▸ **Tasks for this exercise**
(a) In the laptop troubleshooting thread, what result did Windows report after checking the file system on C:?
(b) Please write the next part of the laptop troubleshooting thread, picking up after its final sentence.

▸ **Text section**
So thank you very much for all your help and ideas. Maybe one of them worked but we shall see. I will return to inform you and in the mean time I think I will go check that CHKDSK log you mentioned and see what it says or if it claims to have corrected anything. Thanks!


----------



## John415 (Nov 10, 2012)

Here is what the log said>

Log Name: Application
Source: Microsoft-Windows-Wininit
Date: 7/30/2014 2:59:07 PM
Event ID: 1001
Task Category: None
Level: Information
Keywords: Classic
User: N/A
Computer: ME-PC
Description:


Checking file system on C:
The type of the file system is NTFS.
Volume label is TI103585W0G.

A disk check has been scheduled.
Windows will now check the disk. 

CHKDSK is verifying files (stage 1 of 5)...
497920 file records processed. 

File verification completed.
507 large file records processed. 

0 bad file records processed. 

0 EA records processed. 

56 reparse records processed. 

CHKDSK is verifying indexes (stage 2 of 5)...
568514 index entries processed. 

Index verification completed.
0 unindexed files scanned. 

0 unindexed files recovered. 

CHKDSK is verifying security descriptors (stage 3 of 5)...
497920 file SDs/SIDs processed. 

Cleaning up 151 unused index entries from index $SII of file 0x9.
Cleaning up 151 unused index entries from index $SDH of file 0x9.
Cleaning up 151 unused security descriptors.
Security descriptor verification completed.
35298 data files processed. 

CHKDSK is verifying Usn Journal...
35466976 USN bytes processed. 

Usn Journal verification completed.
CHKDSK is verifying file data (stage 4 of 5)...
497904 files processed. 

File data verification completed.
CHKDSK is verifying free space (stage 5 of 5)...
98825513 free clusters processed. 

Free space verification is complete.
Windows has checked the file system and found no problems.

475879423 KB total disk space.
79865740 KB in 172125 files.
96488 KB in 35299 indexes.
0 KB in bad sectors.
615143 KB in use by the system.
65536 KB occupied by the log file.
395302052 KB available on disk.

4096 bytes in each allocation unit.
118969855 total allocation units on disk.
98825513 allocation units available on disk.

Internal Info:
00 99 07 00 4c 2a 03 00 2d bc 05 00 00 00 00 00 ....L*..-.......
83 0b 00 00 38 00 00 00 00 00 00 00 00 00 00 00 ....8...........
00 00 00 00 00 00 00 00 00 00 00 00 00 00 00 00 ................

Windows has finished checking your disk.


----------



## joeten (Dec 4, 2008)

The log file is fine no problems reported, The dvd drive has connections on the rear which when placed correctly fit to the motherboard usually these days they have sata connections similar to the one in the picture here https://www.google.co.uk/search?cha...ttp%3A%2F%2Fcopirs.net%2F%3Fp%3D13621;500;375 it gets both data and power via those connections


----------



## John415 (Nov 10, 2012)

GOOD NEWS...(maybe)... I returned to the public library today for the first start up of my Toshiba after it being off all night...and it went on with no problems and is working fine.

BAD NEWS...Yesterday while leaving I put it into the carry bag on the table and did not secure it well while I put my HP in its seperate carry bag...the Toshiba bag fell on to the floor. Not a big deal as it has the padding of the bag around it. However, in my haste to pick it up - I grabbed the bag and had not fastenened the inner velcro strap so as I picked the bag up the Toshiba fell out onto the floor with a bit of a thunk - certainly it was jarred good. I then turned it back on to make sure all was well - and it turned on fine so I turned it off and left until today...in which - as I said - it turned on just fine for the first start up (which is unusual as you know).

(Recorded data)
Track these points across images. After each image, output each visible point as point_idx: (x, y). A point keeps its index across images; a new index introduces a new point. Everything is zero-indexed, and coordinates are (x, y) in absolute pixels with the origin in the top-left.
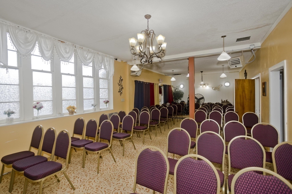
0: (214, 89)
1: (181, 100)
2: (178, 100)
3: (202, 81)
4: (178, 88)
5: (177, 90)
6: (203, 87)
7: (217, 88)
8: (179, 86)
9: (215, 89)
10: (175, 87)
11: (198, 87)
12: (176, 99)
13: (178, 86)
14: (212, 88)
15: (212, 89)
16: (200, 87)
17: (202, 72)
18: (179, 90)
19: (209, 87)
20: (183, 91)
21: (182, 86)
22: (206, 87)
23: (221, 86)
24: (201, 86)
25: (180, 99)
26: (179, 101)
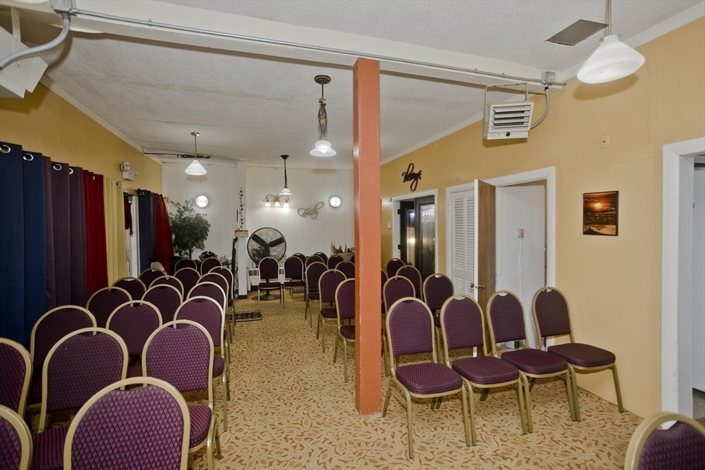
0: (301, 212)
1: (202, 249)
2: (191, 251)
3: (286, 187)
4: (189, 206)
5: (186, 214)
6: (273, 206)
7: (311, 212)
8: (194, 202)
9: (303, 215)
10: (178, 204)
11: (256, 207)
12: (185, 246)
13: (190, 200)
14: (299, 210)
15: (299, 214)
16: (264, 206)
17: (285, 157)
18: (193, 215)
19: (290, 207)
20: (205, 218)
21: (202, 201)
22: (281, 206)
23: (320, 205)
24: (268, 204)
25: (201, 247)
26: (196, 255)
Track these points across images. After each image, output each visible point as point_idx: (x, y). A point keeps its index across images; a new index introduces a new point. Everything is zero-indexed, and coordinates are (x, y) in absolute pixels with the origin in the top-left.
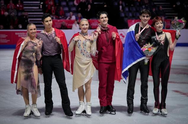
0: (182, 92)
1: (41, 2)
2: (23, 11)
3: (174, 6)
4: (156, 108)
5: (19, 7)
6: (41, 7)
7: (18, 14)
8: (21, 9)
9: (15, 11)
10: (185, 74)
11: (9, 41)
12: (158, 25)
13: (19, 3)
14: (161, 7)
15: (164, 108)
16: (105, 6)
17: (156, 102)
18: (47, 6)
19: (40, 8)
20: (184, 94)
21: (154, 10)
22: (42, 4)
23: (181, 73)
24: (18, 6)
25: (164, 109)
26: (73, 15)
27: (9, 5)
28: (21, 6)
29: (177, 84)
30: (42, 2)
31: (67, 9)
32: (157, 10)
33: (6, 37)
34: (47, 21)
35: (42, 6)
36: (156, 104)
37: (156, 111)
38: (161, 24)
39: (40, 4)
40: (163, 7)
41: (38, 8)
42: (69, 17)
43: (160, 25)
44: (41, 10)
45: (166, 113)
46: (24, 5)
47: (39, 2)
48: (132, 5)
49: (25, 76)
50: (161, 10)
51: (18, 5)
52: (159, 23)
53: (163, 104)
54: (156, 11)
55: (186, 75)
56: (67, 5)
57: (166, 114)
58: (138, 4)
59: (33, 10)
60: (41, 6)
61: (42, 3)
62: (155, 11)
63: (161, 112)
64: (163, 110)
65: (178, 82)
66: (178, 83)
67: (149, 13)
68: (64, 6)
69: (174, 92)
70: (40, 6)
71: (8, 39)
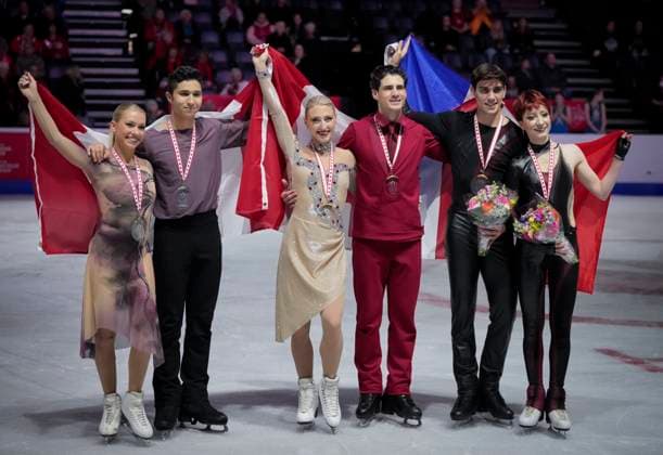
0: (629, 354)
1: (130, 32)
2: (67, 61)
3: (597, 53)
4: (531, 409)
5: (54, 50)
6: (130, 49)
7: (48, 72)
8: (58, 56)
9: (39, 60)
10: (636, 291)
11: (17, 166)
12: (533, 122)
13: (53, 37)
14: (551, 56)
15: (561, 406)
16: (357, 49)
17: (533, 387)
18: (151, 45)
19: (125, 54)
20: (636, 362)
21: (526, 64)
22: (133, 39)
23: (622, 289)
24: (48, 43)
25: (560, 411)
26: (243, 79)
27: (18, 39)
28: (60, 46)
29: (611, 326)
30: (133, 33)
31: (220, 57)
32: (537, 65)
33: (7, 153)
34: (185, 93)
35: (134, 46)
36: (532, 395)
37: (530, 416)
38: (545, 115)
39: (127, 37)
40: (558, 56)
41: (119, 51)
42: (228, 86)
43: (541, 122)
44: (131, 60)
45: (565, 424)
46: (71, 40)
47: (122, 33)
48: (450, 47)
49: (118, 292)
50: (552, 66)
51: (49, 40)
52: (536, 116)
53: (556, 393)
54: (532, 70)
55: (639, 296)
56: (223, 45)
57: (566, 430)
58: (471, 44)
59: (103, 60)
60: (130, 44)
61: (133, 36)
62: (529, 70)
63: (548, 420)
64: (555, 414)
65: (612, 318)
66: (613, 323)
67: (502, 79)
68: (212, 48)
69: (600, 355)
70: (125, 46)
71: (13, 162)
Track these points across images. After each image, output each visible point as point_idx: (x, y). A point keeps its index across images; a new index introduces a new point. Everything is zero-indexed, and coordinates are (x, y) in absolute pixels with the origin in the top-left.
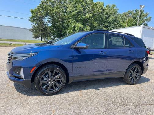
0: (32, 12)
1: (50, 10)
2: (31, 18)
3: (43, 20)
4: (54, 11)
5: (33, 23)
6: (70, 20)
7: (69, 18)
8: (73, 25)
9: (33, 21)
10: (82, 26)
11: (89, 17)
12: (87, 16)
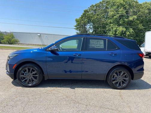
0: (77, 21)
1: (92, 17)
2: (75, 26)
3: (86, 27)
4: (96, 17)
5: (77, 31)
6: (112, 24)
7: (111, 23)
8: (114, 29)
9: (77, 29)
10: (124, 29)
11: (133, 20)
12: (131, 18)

▸ **Solved tasks**
(a) Windows reported that it had checked the file system and found no problems.

(b)
SO...now we have to be uncertain as to IF it will keep starting up fine - and if so, which of the things I did finally made it work right.

AND...when I dropped it did it jar it into submission to work properly so I do not have to take a sledge hammer to it?

The answers to this are unkown - nothing at this point can be claimed to be the actual reason it worked this morning...but I will update again soon if it keeps on keeping on.

And as to the DVD Drive Connection - rather than check your link I wanted to see it with my own eyes...so I took the screw out and sure enough - there was no wires connected so I thought I was right. However - I then studied the actual drive around the edges and you are correct - in the back when you slide it into place it simply has a sort of built in plug with contacts that slides right into a solid connecter inside the computer - similar to that of a hard drive only way fewer connections. I always wondered how they worked because I never noticed them on my Toshiba or my HP when I was working on them and thought..wow...I wonder how these work on only one ground connection by that one screw that holds it into place. I started to sort of think maybe there was a wireless signal built into them that ran them - and since that was not my concern and the operation of the computer was my issue - I really did not fully analyze every detail of how they were made. Now I have to admit - with my mechanical capabilities and electronic experience - that was rather dumb of me not to have studied the drive further and have noticed that clear as can be on the back end of it. I actually did study the HP and the Toshiba dirves when I had them out - but I was studying the mechanical parts of them and gave no attention to the outer edges. Okay folks - cross your fingers for me...for now - the answer is - keep on guessing!


----------



## joeten (Dec 4, 2008)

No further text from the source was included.